Even among academics in computer science, we have only sketchy information about our colleagues’ respective backgrounds. Yes there are the privileged ones, who had early access to computers, tinkered with them in their spare time, got their pizza delivered, participated in programming contests and so on. But there are others who made it. Who escaped persecution in Eastern Europe during the Cold War and had to find their way in a different country, whose first interaction with a computer was only at university, or who grew up in some hamlet with limited electricity and potable water. Who came from a broken home, or who had to leave family and friends to get that elusive job in the scarce academic job market many kilometers away, or whose relations stranded due to the two-body problem (partner who is also an academic, but in a different city or country). Who made it against the odds. And there are those who defected from physics, or who took a stroll out of philosophy to never return, or who still flip-flop with chemistry, to name but a few, and who thus have at least two specialisations under their belt. Those who know about more stuff than just computing.

That’s just about an academic’s background. What do you know of our daily activities? Nothing really, either. Assumptions abound; there are about as many memes and jokes about our jobs as assumption. And movies, TV series, and fiction novels that aren’t necessarily depicting it accurately either.

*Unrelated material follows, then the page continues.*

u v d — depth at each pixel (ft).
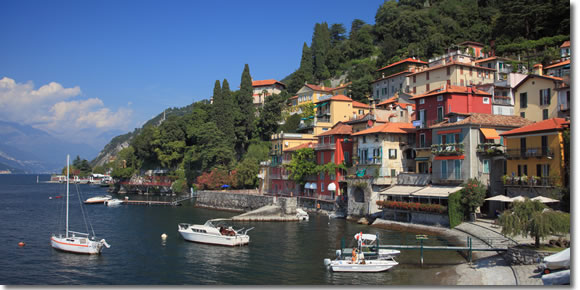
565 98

But us, in our own words? The memoir and autobiography books literally can be counted on one hand. I can assure you it’s not because we have no life and have nothing to say. We do. For instance, it takes about 10-30 years before the theories and techniques we investigate will mature enough to seep into the wider society. Impactful, cool, and fun things happen along the way. Those ‘infoboxes’ from Google when it returns the search results? The theory and techniques behind it date back to the late 1990s with ontologies and I was a part of that. Toy drones? There was one to play with at the European Conference on Artificial Intelligence 2006 (ECAI’06) that I attended, when the first small toy drones needed to be equipped with ‘intelligent’ processing of sensor data. The drone demo area was suitably demarcated with red-white coloured tape, for neither the engineers nor the organisers, nor us as attendees, were convinced it was safe to make it fly around without causing trouble.

Screengrab of “Dr Fill” in action in last year’s crossword puzzle contest: Video: https://www.youtube.com/watch?v=aIjD-sIDCeE

The demo session at ECAI’06 also had a crossword puzzle contest with WebCrow: researchers against an algorithm that trawled the Web for answers. The 25 of us onsite participants – perhaps the first ever to participate in such a contest – sat on uncomfortable plastic chairs in cinema style in a section of a large hall in the conference venue at Riva del Garda in Italy. Onlookers marveled that the event really took place, and unsure about which horse to bet on. The algorithm won, but we had fun. Last year’s news that an algorithmic solver won from expert human puzzlers seems a bit late and old news. I can very well imagine what those human participants must have felt.

Maybe you don’t care about computer science professors or about early days of new theories and techniques and how they came about. We all have our interests and time is limited. That’s fine; I don’t read all books either. But, if you were to ever wonder about the human in the computer science academic, there are, for now, those four books listed above, mine, and the other three books that are quite nearby in scope. Happy reading!